» **Passage shown**
..............................

Yeah I saw the Postal team in '04. When they walked to team introductions Pavel Padrnos looked like Godzilla next to Azevedo, Beltran, Armstrong and even George. 

But if you saw him away from the rest of the team signing autographs or something, he just looked like pretty skinny 6 foot 3 inch dude.


----------



## husonfirst (Jul 15, 2006)

What's a cyclist doing with big arms?


----------



## jlandry (Jan 12, 2007)

BAi9302010 said:


> I definitely agree. I started lifting about a year ago and it makes a world of difference in terms of upper body fatigue and just feeling more solid. The thing is most people won't even gain much weight unless they're eating specifically to, but I think a lot of pro endurance athletes get a little too worried about every little bit of upper body muscle and don't realize that the pros outweigh the cons. Lance Armstrong and Gilberto Simoni are two great climbers that have always advocated upper body lifting and I'm sure there are others, but the old-school mindset is to stay out of the weight room.


IMO. No amount of muscle is going to help when you do an endo, which is how most clavicle fractures happen.
150lbs(or more) of Meat+Gravity+Speed+Earth=Bone Breakage.
I'm not a doctor, but I tell the ladies I am one.:aureola:


----------



## pgrice (Oct 11, 2004)

I am amazed at the size of some of the sprinters. This guy looks like he could break his bike


----------



## jlandry (Jan 12, 2007)

..............................

» **Supplied records**

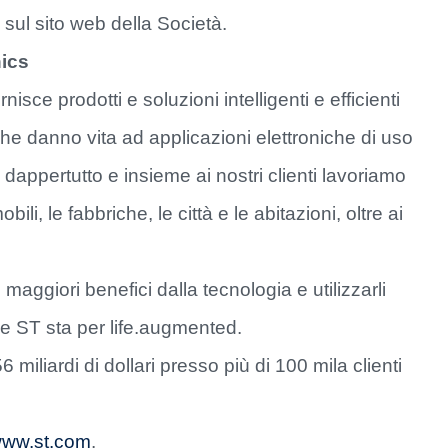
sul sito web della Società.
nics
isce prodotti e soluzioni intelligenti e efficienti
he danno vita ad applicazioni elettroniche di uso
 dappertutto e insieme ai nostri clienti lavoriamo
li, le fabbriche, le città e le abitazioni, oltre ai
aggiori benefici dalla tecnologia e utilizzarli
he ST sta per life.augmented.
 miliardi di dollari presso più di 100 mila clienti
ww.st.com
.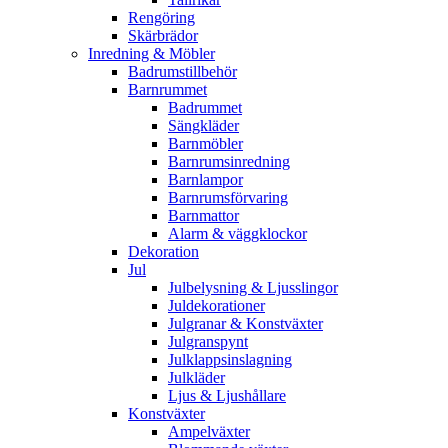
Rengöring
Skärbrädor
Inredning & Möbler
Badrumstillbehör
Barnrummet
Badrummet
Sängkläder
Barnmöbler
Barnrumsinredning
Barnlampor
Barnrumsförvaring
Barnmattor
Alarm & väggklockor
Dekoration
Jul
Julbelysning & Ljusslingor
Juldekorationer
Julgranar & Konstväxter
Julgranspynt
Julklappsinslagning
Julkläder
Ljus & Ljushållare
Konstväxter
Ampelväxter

..............................

» **Tasks to perform**
1 – Answer the following from the forum thread on cyclists and upper-body muscle.
(a) Which rider looked like Godzilla beside his teammates at the Postal team introductions in '04?
(b) Which two climbers does the quoted post name as having always advocated upper-body lifting?
(c) According to jlandry, how do most clavicle fractures happen?
2 – Continue the forum thread on cyclists and upper-body muscle from the point where it stops.

» **Written responses**
1 –
(a) Pavel Padrnos
(b) Lance Armstrong and Gilberto Simoni
(c) When a rider does an endo

2 –
"If you poop it out, I'll catch it."


----------



## grrrah (Jul 22, 2005)

jlandry said:


> IMO. No amount of muscle is going to help when you do an endo, which is how most clavicle fractures happen.
> 150lbs(or more) of Meat+Gravity+Speed+Earth=Bone Breakage.
> I'm not a doctor, but I tell the ladies I am one.:aureola:


I know for sure I saved myself from endoing a couple of times while mountain biking, mainly because of my upperbody strength. Of course there were many times I couldn't.


----------



## heathb (Nov 1, 2008)

*pgrice* That has got to be photo shopped. That dude is fricken huge. 

Some track cyclists are indeed scary though. 

I'm not sure why anyone would argue the benifits of a strong upper body in cycling. Your core balances and your upper body serves to anchor your power. Long distance endurance cycling is one thing. A fast and furious techinical course like many in America would be served well with some gym time. 

The connective tissues, muscle, tendons and bones are made denser by lifting weights and heavy at that. That will in some cases prevent or at least limit the damage.
I personally don't know any really good road racers in Kansas that don't lift weights. The best ones look ripped. Of course were on pretty flat roads here.


----------



## husonfirst (Jul 15, 2006)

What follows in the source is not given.